Ülkemiz için ise durum farklıdır. Raporda Türkiye'nin 2024 yılı için %3,1 oranında bir büyüme oranı yakalaması öngörülmektedir. Ancak tabi ki genel beklenti bunun daha üst düzeyde olacağı yönünde. Büyüme oranı ülkeler için kıymetli veriler olsa da genel enflasyon, para düzeyleri, gelir dağılımı ve kur oranları gibi konular olağan olmadıkça ekonomik büyüme bir anlam ifade edemiyor. Ülkemizde öncelikli sorun halkımızın özellikle orta direk olarak adlandırılan orta ve alt gelir düzeyindeki insanlarımızın sırtındaki yükün giderek artmasıdır.

Milletimizin sırtında her geçen gün daha ağır bir yük haline gelen enflasyonun ise sene sonuna doğru düşeceği bekleniyor, ancak göstergeler beklenen düşüş tahmini kadar tatmin edici bir sonuç olmayacağı yönündedir. Yapısal değişiklikler olmadan düşen enflasyon ne ayzık ki sadece baz etkisiyle düşmekte ve ilk fırsatta yeniden yükselişe geçmektedir.

Pandemiden beri küresel bazda artan enflasyonist etki sebebiyle piyasalarda faiz arttırımına gidilmiştir. Ancak son iki yıldır yavaş yavaş faiz indirimleri ile piyasalar eski haline gelmeye devam etmektedir. Özelikle ABD Merkez Bankası (FED) için faiz indirimi beklentisi çok yüksek bir seviyede, ancak bankadan gelen veriler bu beklentiye çok alışmamamız gerektiğini gösteriyor. Özellikle ABD’den gelen enflasyon verileri, FED’in faiz indiriminin aksine arttırımına giderek %6 üzerinde bir faize çıkması gerektiğini gösteriyor. Özellikle petrol temelli enerji fiyatlarının artması, ABD genelinde maliyet enflasyonunu tetikledi ve yeni bir enflasyonist dalga başlattı. Tabi ki bu durum ABD’den ana ve ara ürün ithalatı yapan ülkemiz için de yeni bir enflasyon dalgası anlamına gelmektedir.
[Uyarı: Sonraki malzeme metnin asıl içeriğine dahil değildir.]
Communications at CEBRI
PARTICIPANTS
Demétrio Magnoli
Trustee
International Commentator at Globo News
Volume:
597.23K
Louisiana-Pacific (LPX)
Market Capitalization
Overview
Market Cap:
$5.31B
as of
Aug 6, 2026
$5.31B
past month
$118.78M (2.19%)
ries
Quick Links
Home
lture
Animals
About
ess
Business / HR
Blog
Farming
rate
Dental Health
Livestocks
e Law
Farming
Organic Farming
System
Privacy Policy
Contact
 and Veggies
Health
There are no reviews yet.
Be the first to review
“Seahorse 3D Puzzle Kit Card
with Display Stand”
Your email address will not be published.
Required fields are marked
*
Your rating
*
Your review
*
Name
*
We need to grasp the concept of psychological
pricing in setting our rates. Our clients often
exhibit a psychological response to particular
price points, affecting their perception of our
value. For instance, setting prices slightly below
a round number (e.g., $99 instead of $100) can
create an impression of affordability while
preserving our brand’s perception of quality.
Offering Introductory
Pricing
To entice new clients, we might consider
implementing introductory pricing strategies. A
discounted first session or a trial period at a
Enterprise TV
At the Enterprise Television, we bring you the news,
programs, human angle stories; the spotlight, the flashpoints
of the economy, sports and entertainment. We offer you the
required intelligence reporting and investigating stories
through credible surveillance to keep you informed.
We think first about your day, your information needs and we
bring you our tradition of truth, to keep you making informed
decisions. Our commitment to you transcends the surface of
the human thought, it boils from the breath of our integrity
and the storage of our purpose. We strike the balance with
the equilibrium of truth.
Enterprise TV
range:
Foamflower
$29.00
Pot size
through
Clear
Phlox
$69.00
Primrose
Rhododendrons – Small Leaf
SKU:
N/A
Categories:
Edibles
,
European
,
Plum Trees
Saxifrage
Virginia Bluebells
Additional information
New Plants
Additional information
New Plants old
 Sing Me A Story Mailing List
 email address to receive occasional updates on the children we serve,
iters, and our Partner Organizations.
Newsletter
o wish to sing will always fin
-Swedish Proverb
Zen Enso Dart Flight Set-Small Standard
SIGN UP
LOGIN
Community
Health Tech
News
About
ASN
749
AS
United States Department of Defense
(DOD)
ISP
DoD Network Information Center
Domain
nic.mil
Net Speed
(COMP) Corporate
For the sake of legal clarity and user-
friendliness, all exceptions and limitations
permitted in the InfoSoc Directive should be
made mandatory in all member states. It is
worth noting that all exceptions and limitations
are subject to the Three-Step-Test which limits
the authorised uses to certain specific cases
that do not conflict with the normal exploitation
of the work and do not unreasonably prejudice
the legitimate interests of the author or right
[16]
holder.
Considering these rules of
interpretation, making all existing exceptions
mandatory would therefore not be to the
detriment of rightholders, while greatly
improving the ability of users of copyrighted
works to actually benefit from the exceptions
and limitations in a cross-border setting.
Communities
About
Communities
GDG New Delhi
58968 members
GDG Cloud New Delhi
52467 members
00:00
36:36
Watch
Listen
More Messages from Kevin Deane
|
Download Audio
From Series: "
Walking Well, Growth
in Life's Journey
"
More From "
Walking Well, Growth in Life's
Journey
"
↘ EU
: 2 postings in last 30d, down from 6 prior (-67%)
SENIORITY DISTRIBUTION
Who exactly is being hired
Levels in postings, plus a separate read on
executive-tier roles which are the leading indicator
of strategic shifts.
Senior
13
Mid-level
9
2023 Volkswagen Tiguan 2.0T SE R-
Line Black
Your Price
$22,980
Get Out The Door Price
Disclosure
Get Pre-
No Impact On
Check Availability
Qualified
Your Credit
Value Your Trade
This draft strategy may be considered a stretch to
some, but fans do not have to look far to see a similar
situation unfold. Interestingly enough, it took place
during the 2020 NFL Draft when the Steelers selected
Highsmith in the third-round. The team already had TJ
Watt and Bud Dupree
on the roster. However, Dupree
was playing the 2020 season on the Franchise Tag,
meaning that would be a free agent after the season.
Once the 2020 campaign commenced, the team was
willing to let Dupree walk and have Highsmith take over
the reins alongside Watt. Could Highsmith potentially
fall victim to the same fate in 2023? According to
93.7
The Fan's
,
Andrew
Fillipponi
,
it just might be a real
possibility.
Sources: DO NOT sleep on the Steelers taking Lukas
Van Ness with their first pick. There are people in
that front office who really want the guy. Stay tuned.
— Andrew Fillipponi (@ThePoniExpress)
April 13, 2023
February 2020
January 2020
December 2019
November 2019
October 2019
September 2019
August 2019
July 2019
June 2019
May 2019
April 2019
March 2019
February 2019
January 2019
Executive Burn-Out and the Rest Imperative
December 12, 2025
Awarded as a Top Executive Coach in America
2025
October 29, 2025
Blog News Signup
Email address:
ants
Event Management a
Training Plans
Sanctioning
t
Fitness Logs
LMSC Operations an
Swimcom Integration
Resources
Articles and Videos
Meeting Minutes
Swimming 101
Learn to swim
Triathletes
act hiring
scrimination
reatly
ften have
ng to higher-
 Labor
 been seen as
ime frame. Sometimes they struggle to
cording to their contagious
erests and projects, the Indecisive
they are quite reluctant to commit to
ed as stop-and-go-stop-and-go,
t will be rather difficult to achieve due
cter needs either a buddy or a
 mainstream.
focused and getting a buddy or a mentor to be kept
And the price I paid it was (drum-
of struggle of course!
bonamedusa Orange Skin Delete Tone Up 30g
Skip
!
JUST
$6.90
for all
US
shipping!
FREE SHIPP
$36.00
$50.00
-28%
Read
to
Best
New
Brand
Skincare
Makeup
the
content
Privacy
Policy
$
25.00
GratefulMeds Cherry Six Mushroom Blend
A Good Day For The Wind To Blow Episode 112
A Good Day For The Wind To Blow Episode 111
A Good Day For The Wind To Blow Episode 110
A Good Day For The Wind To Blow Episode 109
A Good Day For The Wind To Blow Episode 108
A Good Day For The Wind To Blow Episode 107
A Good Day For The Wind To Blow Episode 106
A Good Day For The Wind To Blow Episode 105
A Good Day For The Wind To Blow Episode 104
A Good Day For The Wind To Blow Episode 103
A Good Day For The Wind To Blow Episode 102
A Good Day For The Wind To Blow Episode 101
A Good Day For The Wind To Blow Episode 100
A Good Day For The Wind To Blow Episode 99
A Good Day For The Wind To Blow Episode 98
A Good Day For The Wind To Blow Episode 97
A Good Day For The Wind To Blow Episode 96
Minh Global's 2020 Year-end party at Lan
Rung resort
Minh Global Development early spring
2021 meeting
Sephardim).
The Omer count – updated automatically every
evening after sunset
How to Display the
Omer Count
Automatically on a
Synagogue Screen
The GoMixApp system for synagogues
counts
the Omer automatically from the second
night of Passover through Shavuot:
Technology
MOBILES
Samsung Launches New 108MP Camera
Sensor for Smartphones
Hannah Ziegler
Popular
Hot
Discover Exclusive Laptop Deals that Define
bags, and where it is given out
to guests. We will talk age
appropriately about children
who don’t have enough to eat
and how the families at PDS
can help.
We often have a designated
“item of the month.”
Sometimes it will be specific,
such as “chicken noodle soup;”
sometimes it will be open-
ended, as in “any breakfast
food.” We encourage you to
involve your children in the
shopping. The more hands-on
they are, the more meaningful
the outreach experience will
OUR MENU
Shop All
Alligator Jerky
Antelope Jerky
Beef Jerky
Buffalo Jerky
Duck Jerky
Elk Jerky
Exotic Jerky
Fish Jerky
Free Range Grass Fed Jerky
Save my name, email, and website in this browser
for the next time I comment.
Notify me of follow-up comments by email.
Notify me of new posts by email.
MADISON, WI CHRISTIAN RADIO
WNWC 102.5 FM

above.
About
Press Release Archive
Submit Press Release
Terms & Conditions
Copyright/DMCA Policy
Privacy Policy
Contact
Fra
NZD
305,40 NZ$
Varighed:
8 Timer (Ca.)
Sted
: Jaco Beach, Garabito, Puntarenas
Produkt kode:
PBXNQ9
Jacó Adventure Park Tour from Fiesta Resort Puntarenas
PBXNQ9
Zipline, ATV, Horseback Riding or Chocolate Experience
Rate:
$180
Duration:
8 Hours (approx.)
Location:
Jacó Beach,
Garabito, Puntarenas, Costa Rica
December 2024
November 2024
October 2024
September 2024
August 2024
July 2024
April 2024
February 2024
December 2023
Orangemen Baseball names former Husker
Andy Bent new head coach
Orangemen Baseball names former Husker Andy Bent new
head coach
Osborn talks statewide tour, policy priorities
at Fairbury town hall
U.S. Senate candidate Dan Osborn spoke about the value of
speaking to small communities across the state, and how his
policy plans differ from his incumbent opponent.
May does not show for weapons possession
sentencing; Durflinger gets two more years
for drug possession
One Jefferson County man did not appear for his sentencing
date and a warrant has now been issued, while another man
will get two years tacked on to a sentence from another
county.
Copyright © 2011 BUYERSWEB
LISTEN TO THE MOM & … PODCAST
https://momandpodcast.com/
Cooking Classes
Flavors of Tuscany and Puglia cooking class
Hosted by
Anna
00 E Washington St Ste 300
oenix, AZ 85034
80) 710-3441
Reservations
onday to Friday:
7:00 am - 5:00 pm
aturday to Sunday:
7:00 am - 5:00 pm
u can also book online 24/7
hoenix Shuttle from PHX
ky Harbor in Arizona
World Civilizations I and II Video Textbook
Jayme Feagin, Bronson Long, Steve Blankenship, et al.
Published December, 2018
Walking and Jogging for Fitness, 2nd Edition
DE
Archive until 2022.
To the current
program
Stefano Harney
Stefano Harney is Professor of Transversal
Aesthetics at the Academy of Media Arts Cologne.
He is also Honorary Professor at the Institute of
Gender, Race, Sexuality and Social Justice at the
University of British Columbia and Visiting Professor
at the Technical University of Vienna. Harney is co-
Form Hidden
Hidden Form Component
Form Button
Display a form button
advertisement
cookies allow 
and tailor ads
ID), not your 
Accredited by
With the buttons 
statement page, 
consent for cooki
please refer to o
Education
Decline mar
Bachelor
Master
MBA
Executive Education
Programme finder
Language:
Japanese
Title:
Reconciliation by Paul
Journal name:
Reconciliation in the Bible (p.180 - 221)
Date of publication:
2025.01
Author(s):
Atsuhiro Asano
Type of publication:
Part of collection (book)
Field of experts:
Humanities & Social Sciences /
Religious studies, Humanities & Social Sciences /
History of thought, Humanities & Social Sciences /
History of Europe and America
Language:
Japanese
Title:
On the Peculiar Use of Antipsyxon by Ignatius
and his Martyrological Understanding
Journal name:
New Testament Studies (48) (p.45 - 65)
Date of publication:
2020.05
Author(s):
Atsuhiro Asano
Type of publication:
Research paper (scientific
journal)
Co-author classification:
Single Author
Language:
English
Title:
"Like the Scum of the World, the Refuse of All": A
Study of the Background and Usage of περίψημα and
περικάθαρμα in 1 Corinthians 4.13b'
Faiz indirimi beklentisinin borsa ve başta altın olmak üzere emtia ürünlerine olan yükseltici etkisinin de faiz arttırımı beklentisi ile tersine dönmesi muhtemel gözükmektedir. Bu süreç borsalar için bir düzeltme sürecinin bir habercisi olabilir.

Ülkemiz için pandemi ile ekonomide başlayan olumsuz hava yeni oluşturulan ekonomik politikalar ile düzeltilmeye devam diyor. Eğer para politikalarında doğru adımlar atılmaya devam eder ve ekonomik göstergeler olumlu sonuçlar verirse, yeniden yabancı yatırımcı ilgisi artabilir. Bu şekilde Türk borsaları için 2024 yılı yeni rekorların yılı olabilir, ancak küçük yatırımcıların her zaman temkinli olmasında fayda vardır.